Turning Risk into Reward
Ensuring safety at every site should be a top priority in the crane and rigging industry. Yet, even with the most sophisticated technologies and best risk- management techniques, bad things can happen to good operations.
Crane operations are inherently risky, and managing risk properly is not easy. Smart executives should take the time to properly understand the many ways risk can be transferred, when risk should be retained and how various risk-financing techniques affect a company’s cash flow and bottom line.
Alternative Risk Transfer Programs
An alternative risk transfer (ART) program, also known as captive insurance, is created specifically to insure only the risks of a single company or a defined group of companies.
Once available only to very large firms, ART program participation has grown and is now available to a wide variety of organizations. In these programs, the participant pays a premium similar to a guaranteed-cost policy, but a portion of that premium is designated to pay for expected losses up to a certain limit.
If the participant has fewer losses than expected, part of the premium may be returned, along with any investment income accrued. Conversely, if losses are higher than expected, the participant will pay additional premiums up to a specified maximum.
ART premiums are not determined by the whims of the insurance market, but largely by the individual operator’s loss experience.

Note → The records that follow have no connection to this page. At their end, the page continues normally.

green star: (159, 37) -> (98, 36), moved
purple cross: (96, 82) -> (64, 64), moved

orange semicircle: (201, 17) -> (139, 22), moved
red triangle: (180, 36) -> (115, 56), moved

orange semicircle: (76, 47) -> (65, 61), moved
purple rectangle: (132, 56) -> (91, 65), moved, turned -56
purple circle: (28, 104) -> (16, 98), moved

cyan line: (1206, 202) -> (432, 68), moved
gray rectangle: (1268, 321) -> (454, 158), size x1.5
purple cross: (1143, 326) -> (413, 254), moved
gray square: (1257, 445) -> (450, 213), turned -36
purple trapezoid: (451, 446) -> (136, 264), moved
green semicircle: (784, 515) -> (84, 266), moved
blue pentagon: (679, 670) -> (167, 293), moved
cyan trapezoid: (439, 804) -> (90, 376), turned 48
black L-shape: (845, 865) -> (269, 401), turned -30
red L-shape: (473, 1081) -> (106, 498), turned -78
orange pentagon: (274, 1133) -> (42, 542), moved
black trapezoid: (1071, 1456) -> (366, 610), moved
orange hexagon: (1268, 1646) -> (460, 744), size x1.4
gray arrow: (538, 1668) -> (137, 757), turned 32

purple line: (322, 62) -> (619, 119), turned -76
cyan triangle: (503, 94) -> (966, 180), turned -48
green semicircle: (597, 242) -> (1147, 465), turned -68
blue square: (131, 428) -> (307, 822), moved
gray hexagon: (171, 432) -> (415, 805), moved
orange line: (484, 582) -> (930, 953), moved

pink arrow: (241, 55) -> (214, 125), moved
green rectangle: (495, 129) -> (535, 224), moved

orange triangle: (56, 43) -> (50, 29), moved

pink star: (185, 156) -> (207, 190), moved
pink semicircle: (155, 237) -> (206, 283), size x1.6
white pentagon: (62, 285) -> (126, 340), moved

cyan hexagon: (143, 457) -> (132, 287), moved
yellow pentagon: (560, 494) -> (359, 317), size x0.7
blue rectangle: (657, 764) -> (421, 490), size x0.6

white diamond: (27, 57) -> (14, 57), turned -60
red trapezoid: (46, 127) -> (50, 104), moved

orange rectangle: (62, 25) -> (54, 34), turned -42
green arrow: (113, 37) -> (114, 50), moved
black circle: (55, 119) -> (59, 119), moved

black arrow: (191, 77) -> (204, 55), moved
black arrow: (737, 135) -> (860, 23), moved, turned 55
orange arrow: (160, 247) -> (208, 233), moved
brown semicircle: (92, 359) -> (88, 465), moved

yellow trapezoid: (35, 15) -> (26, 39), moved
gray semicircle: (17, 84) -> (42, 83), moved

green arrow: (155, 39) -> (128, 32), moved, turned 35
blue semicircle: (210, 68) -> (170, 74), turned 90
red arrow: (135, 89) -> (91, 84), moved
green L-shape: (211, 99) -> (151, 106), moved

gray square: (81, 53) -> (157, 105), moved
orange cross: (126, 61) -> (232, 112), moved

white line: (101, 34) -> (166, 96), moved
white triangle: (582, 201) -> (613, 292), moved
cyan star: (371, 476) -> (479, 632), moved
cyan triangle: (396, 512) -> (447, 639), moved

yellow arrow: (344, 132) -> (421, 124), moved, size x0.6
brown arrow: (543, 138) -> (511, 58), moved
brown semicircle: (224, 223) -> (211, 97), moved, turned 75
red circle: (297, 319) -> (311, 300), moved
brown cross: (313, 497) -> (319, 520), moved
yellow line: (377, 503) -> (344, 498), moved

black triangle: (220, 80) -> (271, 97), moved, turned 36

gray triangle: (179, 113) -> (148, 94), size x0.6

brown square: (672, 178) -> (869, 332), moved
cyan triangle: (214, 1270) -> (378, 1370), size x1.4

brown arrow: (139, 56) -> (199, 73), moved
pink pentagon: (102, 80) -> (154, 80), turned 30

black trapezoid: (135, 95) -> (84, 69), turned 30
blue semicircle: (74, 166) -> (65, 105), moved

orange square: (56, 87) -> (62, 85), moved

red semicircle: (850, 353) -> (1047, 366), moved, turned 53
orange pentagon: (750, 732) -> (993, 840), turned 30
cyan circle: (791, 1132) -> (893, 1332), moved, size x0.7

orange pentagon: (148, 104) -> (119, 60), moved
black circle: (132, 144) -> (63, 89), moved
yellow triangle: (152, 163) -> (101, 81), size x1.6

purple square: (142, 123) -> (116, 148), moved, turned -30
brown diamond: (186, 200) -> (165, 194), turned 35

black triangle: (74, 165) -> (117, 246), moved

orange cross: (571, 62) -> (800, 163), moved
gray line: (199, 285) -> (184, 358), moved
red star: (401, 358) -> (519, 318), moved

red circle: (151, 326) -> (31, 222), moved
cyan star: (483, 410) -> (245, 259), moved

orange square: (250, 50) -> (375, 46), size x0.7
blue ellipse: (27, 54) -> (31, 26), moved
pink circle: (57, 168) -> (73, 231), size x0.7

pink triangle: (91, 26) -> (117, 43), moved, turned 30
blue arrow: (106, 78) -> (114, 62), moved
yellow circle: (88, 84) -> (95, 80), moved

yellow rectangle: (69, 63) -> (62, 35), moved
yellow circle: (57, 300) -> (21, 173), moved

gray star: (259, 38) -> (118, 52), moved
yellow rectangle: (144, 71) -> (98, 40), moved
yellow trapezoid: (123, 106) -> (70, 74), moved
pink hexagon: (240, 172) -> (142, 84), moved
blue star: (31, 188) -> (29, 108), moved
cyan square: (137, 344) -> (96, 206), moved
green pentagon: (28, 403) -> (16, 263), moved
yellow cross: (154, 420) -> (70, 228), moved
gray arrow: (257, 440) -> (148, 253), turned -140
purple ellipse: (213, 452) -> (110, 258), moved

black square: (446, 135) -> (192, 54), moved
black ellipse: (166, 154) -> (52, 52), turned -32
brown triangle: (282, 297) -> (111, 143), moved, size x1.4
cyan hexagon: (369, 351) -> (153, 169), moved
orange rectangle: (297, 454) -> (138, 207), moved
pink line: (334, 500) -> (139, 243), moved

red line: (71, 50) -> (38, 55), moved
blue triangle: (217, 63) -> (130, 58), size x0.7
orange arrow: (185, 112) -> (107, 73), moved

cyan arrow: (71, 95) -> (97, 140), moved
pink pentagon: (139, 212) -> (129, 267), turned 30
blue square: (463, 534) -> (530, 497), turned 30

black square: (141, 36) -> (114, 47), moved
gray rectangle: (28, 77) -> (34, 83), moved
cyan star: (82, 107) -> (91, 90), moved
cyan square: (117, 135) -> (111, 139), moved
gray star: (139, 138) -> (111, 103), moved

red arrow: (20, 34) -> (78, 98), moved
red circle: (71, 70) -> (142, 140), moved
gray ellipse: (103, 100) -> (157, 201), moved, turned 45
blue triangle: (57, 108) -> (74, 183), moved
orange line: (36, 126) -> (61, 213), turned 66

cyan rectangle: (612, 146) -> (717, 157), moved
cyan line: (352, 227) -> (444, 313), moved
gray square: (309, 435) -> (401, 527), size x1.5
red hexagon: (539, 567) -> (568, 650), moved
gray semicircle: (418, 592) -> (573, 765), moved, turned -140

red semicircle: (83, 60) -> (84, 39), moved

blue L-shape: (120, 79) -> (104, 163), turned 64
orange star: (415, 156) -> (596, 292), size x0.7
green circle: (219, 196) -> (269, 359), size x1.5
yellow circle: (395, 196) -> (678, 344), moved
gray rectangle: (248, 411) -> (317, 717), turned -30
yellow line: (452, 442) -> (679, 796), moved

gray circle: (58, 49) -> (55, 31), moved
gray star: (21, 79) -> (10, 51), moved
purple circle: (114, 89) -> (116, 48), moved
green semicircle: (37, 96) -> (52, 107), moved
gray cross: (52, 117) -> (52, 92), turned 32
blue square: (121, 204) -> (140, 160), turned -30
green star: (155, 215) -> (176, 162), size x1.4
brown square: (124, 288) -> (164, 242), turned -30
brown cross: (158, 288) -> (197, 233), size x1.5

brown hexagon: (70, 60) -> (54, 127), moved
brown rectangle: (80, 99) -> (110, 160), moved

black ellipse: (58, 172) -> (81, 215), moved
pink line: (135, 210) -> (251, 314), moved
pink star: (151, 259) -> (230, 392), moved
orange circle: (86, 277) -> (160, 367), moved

For better operators, the long-term cost of risk can be substantially lower and more stable than if they had been insured with a more traditional product. That’s a primary reason better operators continue to migrate to this option.
Navigating this Field
However, an ART program isn’t for everyone.
To benefit, a participant must hold a longer-term vision, partner with insurance companies and agents who are experts in alternative risk products, and, above all, understand the product.
There are many myths and misconceptions about alternative risk, and navigating this field of insurance requires unbiased, expert advice.
First, find an insurance agent who understands ART and has access to it. Second, demand transparency from the agent and insurance carrier about how premiums are spent, about the best and worst case claims scenarios and about how premium and collateral are to be returned.
Finally, when exploring a group option, ask for data highlighting past financial performance and speak with current members about their experience.
Turning Risk into Competitive Advantage
Speaking with hundreds of company executives over many years, I have observed two distinct mentalities about insurance coverage. Some buy insurance; others manage risk. There is a world of difference.
To illustrate, let’s consider two fictitious fleet companies: Randy’s Crane and Dave’s Rigging. Both are experienced operations, but also face a myriad of challenges trying to run a profitable company.
Randy likens insurance premiums to fuel costs. He may look for the lowest price, but he basically views insurance as a commodity beyond his control. He also believes accidents are more or less random occurrences, a cost of doing business. As you’d expect, Randy’s annual insurance renewal is one of the most stressful parts of his job.
Dave’s Rigging, in contrast, decided to control its risk. It took steps to reduce accidents and workers’ compensation claims, such as using a return to work program and pre-hire physical abilities testing, which greatly improved its safety program and reduced the frequency of workers’ compensation claims.
Dave also challenged his insurance broker to help him control losses and fight claims more aggressively. The effort not only helped Dave’s Rigging drive down its total cost of risk, but also turned that risk into competitive advantage. The company is now positioned to thrive in the future, while companies that leave risk management to chance will continue to struggle.
Risk can be controlled to a greater degree than many imagine. However, this requires a holistic approach to risk management, including vision and support from senior management, a commitment to reducing accidents before they happen and aggressively managing losses that do occur.